3. What are the most common mistakes that physiotherapists make when treating back pain?
Treating just local to the pain and not looking at the function of the system as a whole. The hip, pelvis, upper back and even shoulders can contribute to lower back pain so they need to scan these areas to ensure they are not part of the cause.
Getting caught up on classifying and communicating a specific diagnosis. What we call an injury is not important, it is how we describe it is occurring and how we are empowering our patients to understand what they can do (with our help) to resolve it.
In keeping our diagnosis more non-specific we can decrease the perception of how serious the injury is to the patient and not create added stress. This is also important when a patient has imaging such as an X-ray or MRI. All spines 30+ will have some form of findings on these tests but only going off this as a diagnosis is a mistake. The human body is adaptable and will change day to day. Your treating professional should be looking at the whole picture and evaluating and reevaluating your movement patterns every session, their diagnosis may evolve and that is actually a sign of a good therapist.
Another common mistake is underprescribing treatment. A good therapist will have your pain decreasing within the first few sessions. However, it is really easy to let patients leave satisfied as soon as the pain has disappeared but that does not mean that you have followed through on addressing the actual cause and in a few short months the pain will likely return. If you truly want to get someone better and self-managing their injury, a care plan for lower back pain should last 2- 6 months, with treatments more frequently at the start and becoming less frequent over time. Similar to working with a personal trainer you can’t get long term results with just a few sessions. This is a process and you need your professional support to guide you through it.
What’s your approach?
I always take time to get to know my patients. The first time you meet me I will not just jump right into treatment. I go on a fact-finding mission where I listen, ask questions, and really put myself in my patient’s shoes to understand what they are feeling in their body and understand how it is impacting their life. I may also share tidbits of small, immediate lifestyle changes you can start implementing right away that could make a big change to your recovery. I will always be honest with my feedback and remain encouraging throughout the process.

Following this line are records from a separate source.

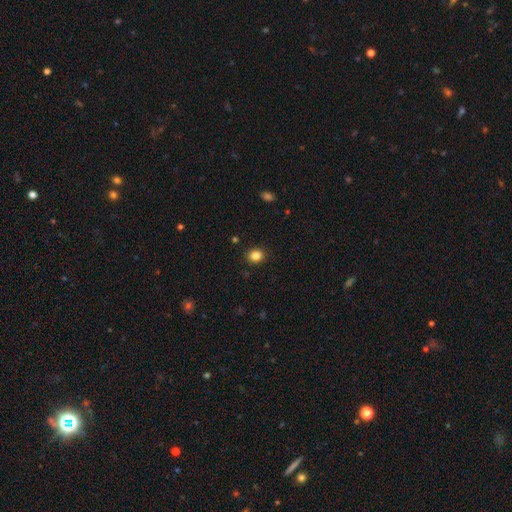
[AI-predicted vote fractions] This appears to be a smooth galaxy with no disk features (84%) that is round (68%). Merging: none (90%).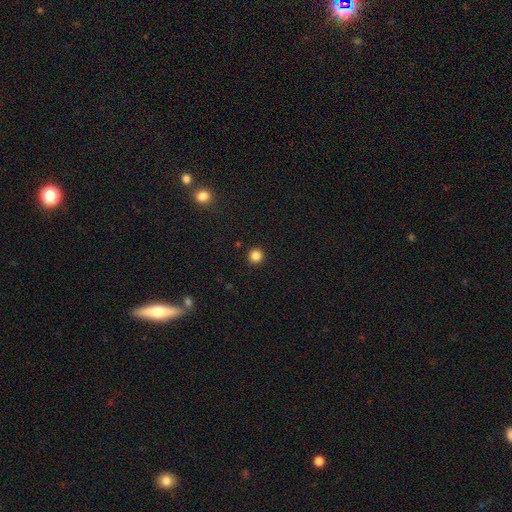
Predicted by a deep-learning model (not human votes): A smooth galaxy with no disk features (84%) that is round (95%).

Vote fractions:
- Smooth or featured? smooth: 84% / star or artifact: 12% / featured or disk: 4%
- How rounded? round: 95% / in between: 4% / cigar-shaped: 1%
- Merging? none: 93% / minor disturbance: 4% / major disturbance: 2% / merger: 1%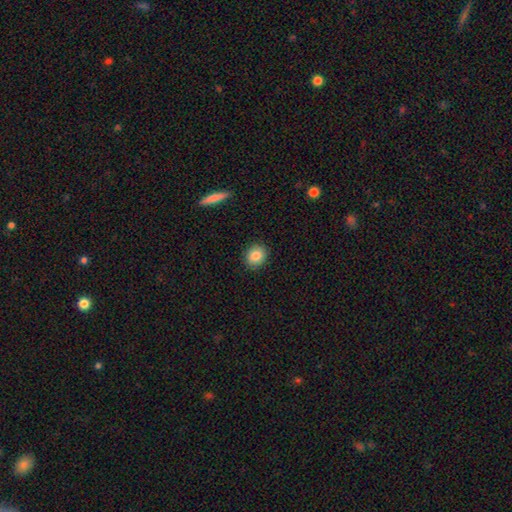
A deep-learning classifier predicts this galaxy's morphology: Smooth or featured? smooth (85%)
How rounded? round (70%)
Merging? none (90%)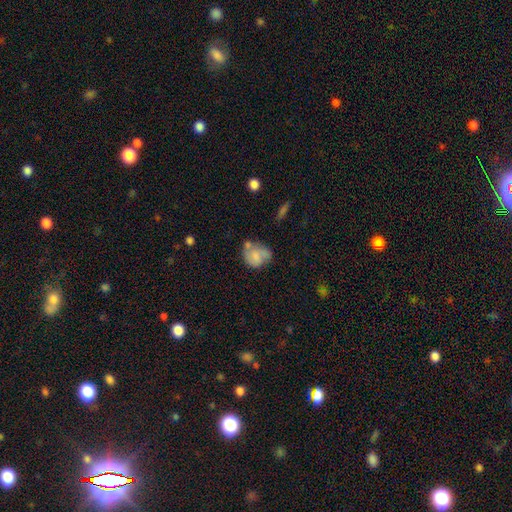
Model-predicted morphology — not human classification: smooth 61%, featured or disk 31%, star or artifact 8%. Down the decision tree: how rounded — round (59%); merging — none (41%).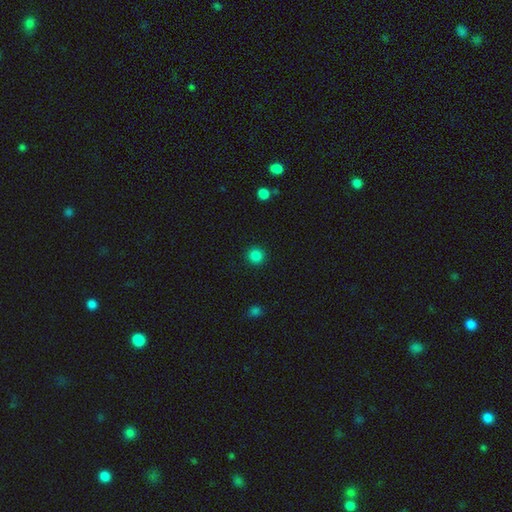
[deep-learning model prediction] Q: Smooth or featured?
A: smooth (85%); runner-up: star or artifact (12%)
Q: How rounded?
A: round (94%); runner-up: in between (5%)
Q: Merging?
A: none (92%); runner-up: minor disturbance (5%)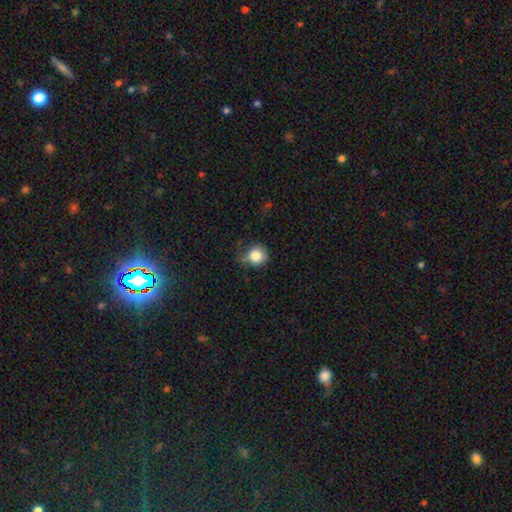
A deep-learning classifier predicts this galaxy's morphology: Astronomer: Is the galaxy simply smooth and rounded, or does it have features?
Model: smooth — 81%.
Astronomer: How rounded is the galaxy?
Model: round — 82%.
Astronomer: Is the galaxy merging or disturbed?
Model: none — 50% (runner-up: minor disturbance, 35%).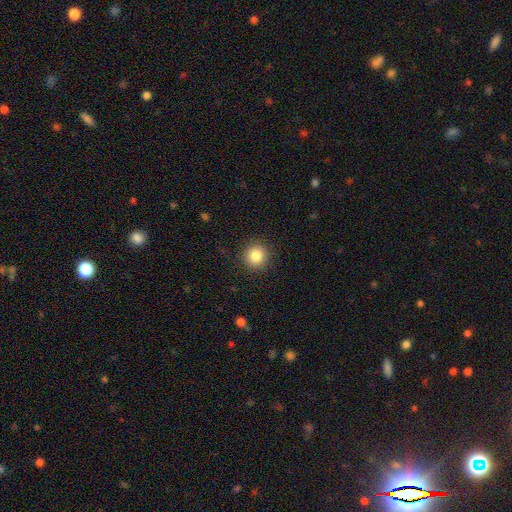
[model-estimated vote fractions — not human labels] smooth 85%, star or artifact 10%, featured or disk 5%. Down the decision tree: how rounded — round (93%); merging — none (91%).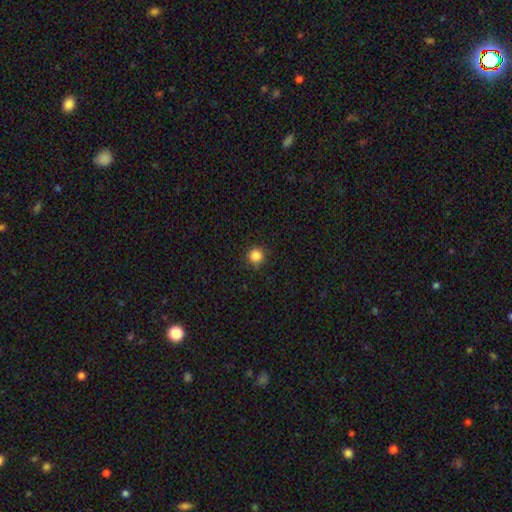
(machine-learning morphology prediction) type=smooth (86%); roundness=round (95%); merging=none (91%).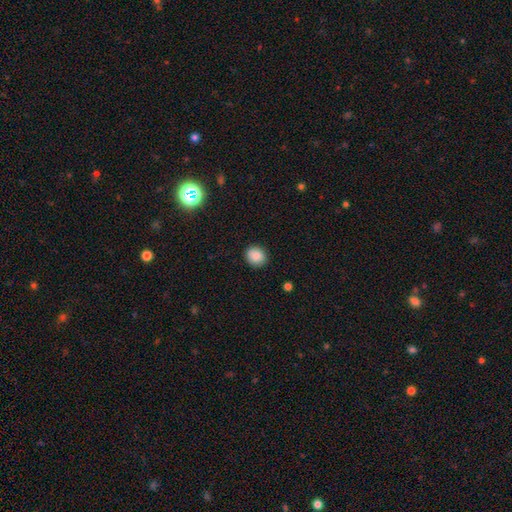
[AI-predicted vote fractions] Smooth or featured?
  - smooth: 87% *
  - star or artifact: 9%
  - featured or disk: 3%
How rounded?
  - round: 78% *
  - in between: 21%
  - cigar-shaped: 1%
Merging?
  - none: 89% *
  - minor disturbance: 8%
  - major disturbance: 2%
  - merger: 1%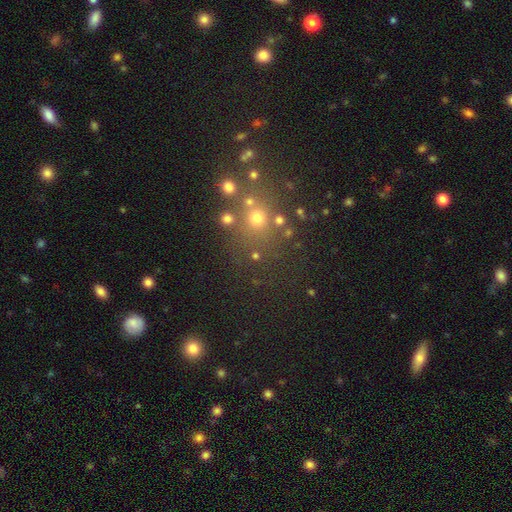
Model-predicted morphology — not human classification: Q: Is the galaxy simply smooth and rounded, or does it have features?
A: smooth — 55%.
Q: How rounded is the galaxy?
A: round — 82%.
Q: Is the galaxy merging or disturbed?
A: none — 72%.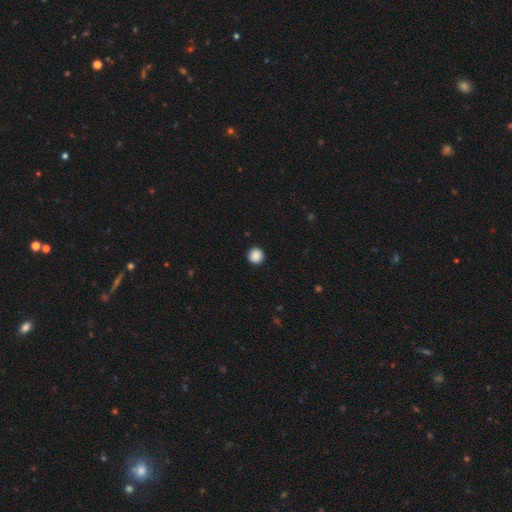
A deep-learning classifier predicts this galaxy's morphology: This is clearly a smooth galaxy (89%). How rounded: clearly round (94%). Merging: clearly none (93%).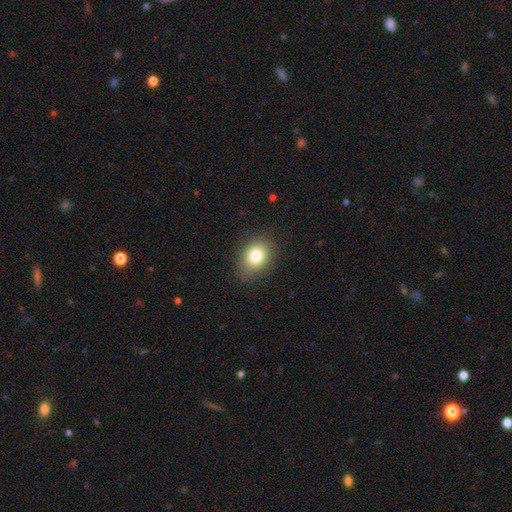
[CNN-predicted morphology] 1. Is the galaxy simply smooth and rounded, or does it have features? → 79% smooth, 11% featured or disk, 10% star or artifact.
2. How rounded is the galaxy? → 66% in between, 33% round, 1% cigar-shaped.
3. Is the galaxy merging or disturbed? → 83% none, 12% minor disturbance, 4% major disturbance, 1% merger.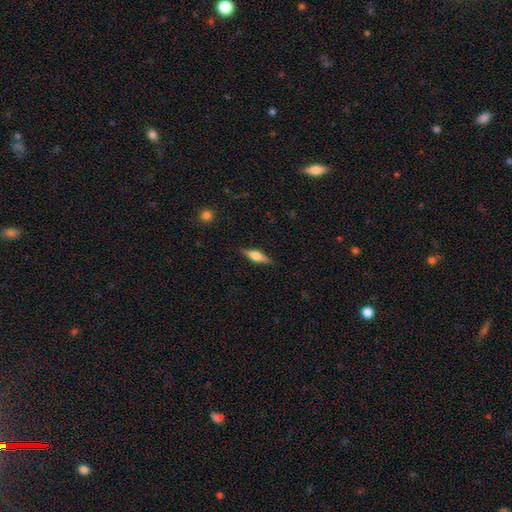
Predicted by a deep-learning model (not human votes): This appears to be a featured or disk galaxy (52%) viewed edge-on (95%). Merging: none (86%).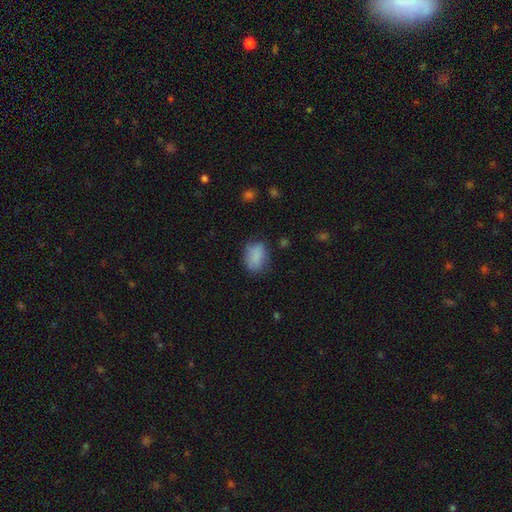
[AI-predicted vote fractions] Overall: smooth (84%). How rounded: in between (76%). Merging: none (66%).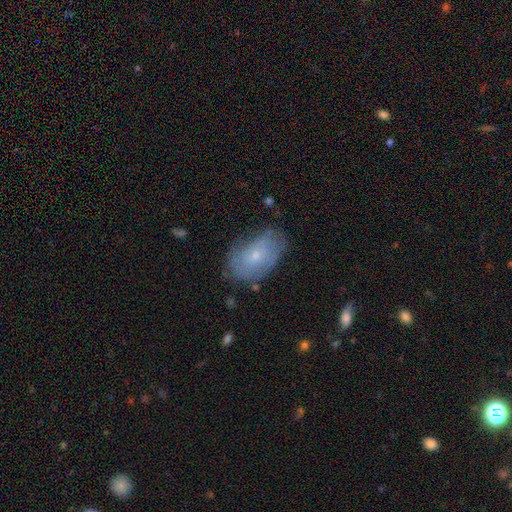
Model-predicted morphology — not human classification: This is possibly a smooth galaxy (53%). How rounded: clearly in between (88%). Merging: likely none (66%).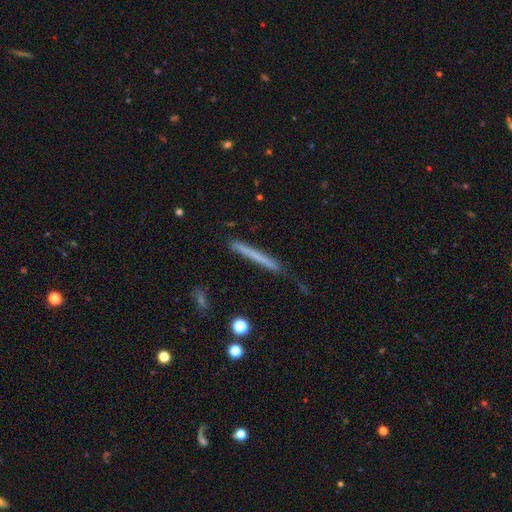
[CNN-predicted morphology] type=smooth (60%); roundness=cigar-shaped (97%); merging=none (82%).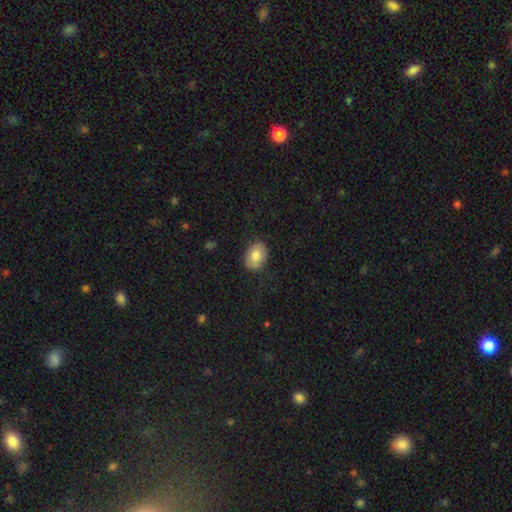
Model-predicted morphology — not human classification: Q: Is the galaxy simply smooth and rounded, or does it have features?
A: smooth — 79%.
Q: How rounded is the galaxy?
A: in between — 78%.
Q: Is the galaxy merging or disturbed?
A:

I’m a FCAMPT (Fellow of Manual and Manipulative therapist) this means I have spent several years developing my hands-on skills to achieve this accreditation. When I start observing how your body is moving I can quickly hone in on the areas that are moving too much and the other areas that are moving too little. The areas that are moving too little will get some hands-on mobilization or manipulation if it is indicated. The areas that move too much will get protection by educating you how to avoid straining into these areas and starting some local stability exercises.
I also utilize dry needling or Gunn IMS with almost all my patients. It is a great way to impact the neuromuscular system, the effects can be almost immediate and really take the pressure off the stressed areas of the body.
Lastly, all treatment plans I create include movement education. I really like to start with the basics of how to recruit your core and maintain spinal posture (almost all injuries need some version of this). I would also review and watch you perform some of the movements you do frequently but would relate to your injury. This could be something like bending down to pick up your little one, to a deadlift in the gym.
It is important to note that every body is different and has its own movement limits, strengths and weaknesses. When injured, you’ve gone beyond this and stressed the system. However, it is adaptable, good treatment, mindful movement, a healthy lifestyle (nutrition, hydration and sleep) that will have you feeling good if not even better than before but you have to have your health care and movement specialists’ team behind you and not just Dr./Trainer Google.